A despeito de horrível, esteticamente falando, a imagem feita pelo jovem recém-saído da adolescência não era vazia. Tinha lá o seu sentido. O meu desejo era o de me lavar nas águas da chuva, o de tomar banho da água do céu. Não o céu espiritual, mas essa atmosfera acima de mim, tão suja quanto este mundo ou quase. O que eu queria eram as águas que subiram, que ganharam forma e densidade e que naquele momento estavam caindo sobre o telhado da minha casa. Em suma, o que eu queria eram as águas que tinham viajado pelos ares, as águas voadoras. Aquele banho, se concretizado, me daria mais leveza, sem necessidade alguma de interferência química das mãos humanas. Eu queria a chuva, simplesmente ela.

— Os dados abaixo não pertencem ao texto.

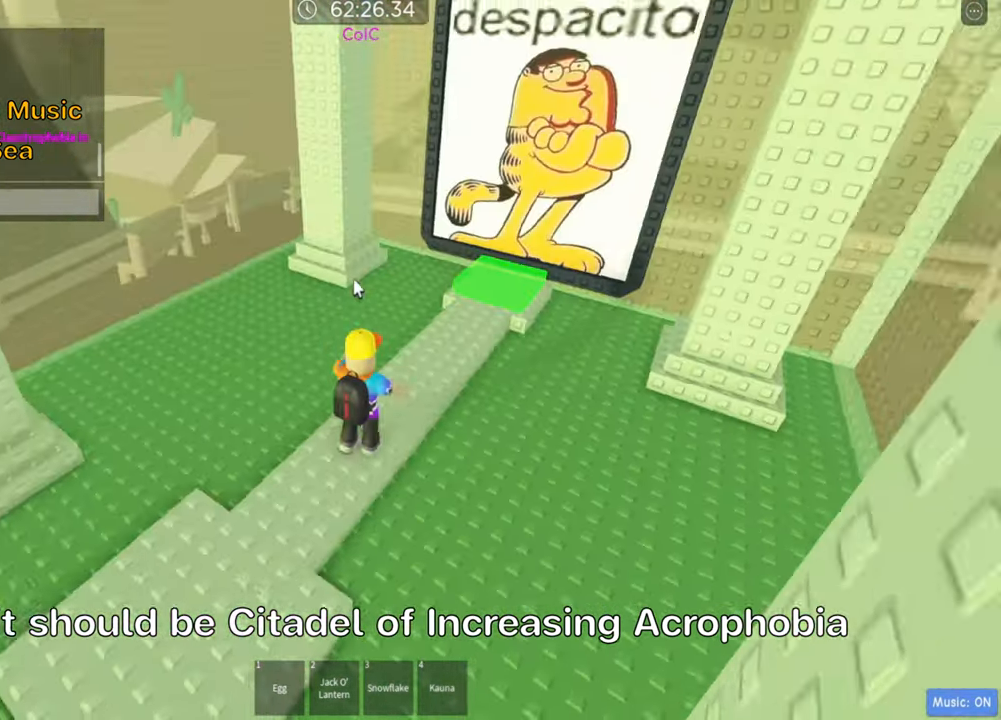
{"keys": ["space"], "events": [[17, "space", "up"], [117, "d", "down"], [317, "w", "up"], [433, "d", "up"], [483, "space", "down"]]}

Eu a queria como agora te quero, chuva! Mas agora quero mais fortemente. Te quero do mesmo modo como te vejo pela janela chocando-te com o vidro. Te quero da mesma maneira como te escuto, meus ouvidos abertos ao teu ruído, meus sentidos atentos aos gemidos do vidro e de parte da cidade molhada. Sei que muitos não têm um abrigo, um teto – e isso me machuca. Mas, o que posso fazer neste exato momento, quando o que mais quero é o teu corpo líquido no meu corpo sólido e pesado?

Se eu pudesse, voltaria neste momento às ruas da minha infância em Resende Costa. Nada aqui de romantizar a minha vida de criança. Mas, garoto, eu tinha mais ímpetos debaixo da chuva, caminhava enxurradas inteiras para depois ouvir gostoso os xingamentos da minha mãe dizendo que eu poderia me constipar. E eu lhe dizendo que nada, mãe! Disso não se adoece. E depois a senhora vindo e me dando leite quente ou chá quente para combater a friagem. Ainda bem que você não tava descalço! A friagem entrando pelo pé é pior. Mal sabia ela que, na verdade, eu caminhara descalço e que somente em casa eu tinha colocado os sapatos. Ou então ela sabia, mas fingia não saber.

Me vieram agora, mais do que nunca, saudades da senhora, mãe. O desejo de ter mãe de novo, sempre renascida, brota desta chuva como brotam flores que trazem vida e felicidade.

O que esta chuva caindo faz é me trazer de volta a senhora, mãe, sempre quente e doce. A senhora para sempre eterna.